Adriana, con ojos húmedos, recuerda que los peores días de su vida los vivió en el hospital, pues sufría de dolores terribles, incluso ir al baño era una experiencia dolorosa.
Pasaron un par de meses, y aunque el médico le dijo que no sería necesaria quimioterapia, al final se tuvo que someter a la misma, pues en sus exámenes aparecieron células cancerosas.
Se sometió a 12 sesiones “leves” de quimioterapia, y a cuatro “fuertes”. No tenía miedo al tratamiento, temía al cáncer. Todos los miércoles durante tres meses sabía que tenía una cita con la quimioterapia.
“Pasando la caseta de Tepozotlán se me salían las lágrimas, porque sabía que no la iba a pasar muy bien. Me tenían que poner en el catéter la anestesia local para que la punzada no fuera tan fuerte”, añade.
Apunta que la experiencia le sirvió para hacerse más fuerte y aceptarse un poco más. “No es que las personas tengamos a alguien bueno y a alguien malo. Tenemos el complemento perfecto para al menos intentar ser perfectos, porque para eso venimos a esta tierra. No es que lo seamos. Está a años luz de lograr la perfección, pero no importa. Vamos a luchar”, añade.

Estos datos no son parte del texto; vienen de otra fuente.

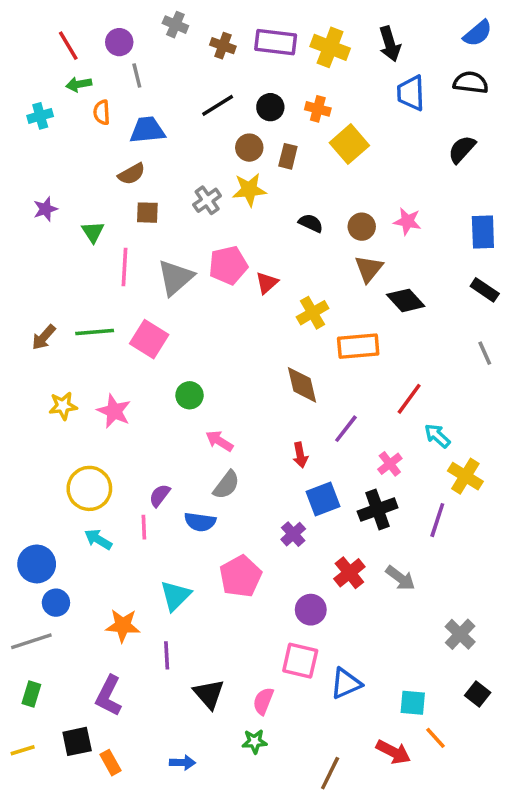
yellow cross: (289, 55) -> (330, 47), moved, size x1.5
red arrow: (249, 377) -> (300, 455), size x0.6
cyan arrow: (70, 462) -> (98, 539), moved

Sentirse vulnerable, débil a tal extremo de no poder preparar el desayuno para sus hijos, la hizo comprender un poco más a sus pacientes en la Asociación Ale.
“Pensaba en ellos, cuánto les decía que no los quería ver en silla de ruedas. Exigente con ellos y me decía: Adriana, para eso te enfermaste, para tocar fondo y entender al paciente desde el paciente”, subraya.
Precisa que antes pensaba en la familia de los pacientes, quienes podían sufrir en cualquier momento, pensaba en las mamás que podían perder a sus hijos. “Les decía a los pacientes: ahora los entiendo desde ustedes, y no necesariamente tienen que ser fuertes siempre. Se vale decir ‘no me molesten, denme chance’.
“Ahora lucho con mucho más ganas por mover lo que se tenga que mover por ayudar a los pacientes, porque ahora que veo al paciente desde el paciente, y a la familia desde la familia”, enfatiza.
La enfermedad pasará.
Adriana golpea con la palma de la mano la mesa, cuando dice que ahora está bien, que en los estudios que le han hecho no muestra rastros de cáncer. La mujer de 43 años ríe y recuerda que tras su tratamiento y con el diagnóstico de que estaba bien, se fue de vacaciones con su familia, que se merecía un descanso luego del periodo de estrés que pasó por la enfermedad. Agradece estar “más viva que jamás”.
“Los días se me hacen cortos, las horas no me alcanzan. El mensaje a la gente que está enferma sería decirle que va a pasar (mientras golpea con la palma de la mano mesa) tiene que pasar, y vas a estar bien, y vas a disfrutar más incluso un atardecer”, puntualiza.
Adriana se ve en el mediano plazo “soltando” a sus hijos, trabajando en la Asociación Ale, ayudando más a quienes necesitan apoyo. En el largo plazo se ve como abuela, pues desea tener muchos nietos y cocinarles todos los días, al lado de su esposo, quien con ella vivió su enfermedad y siempre estuvo a su lado.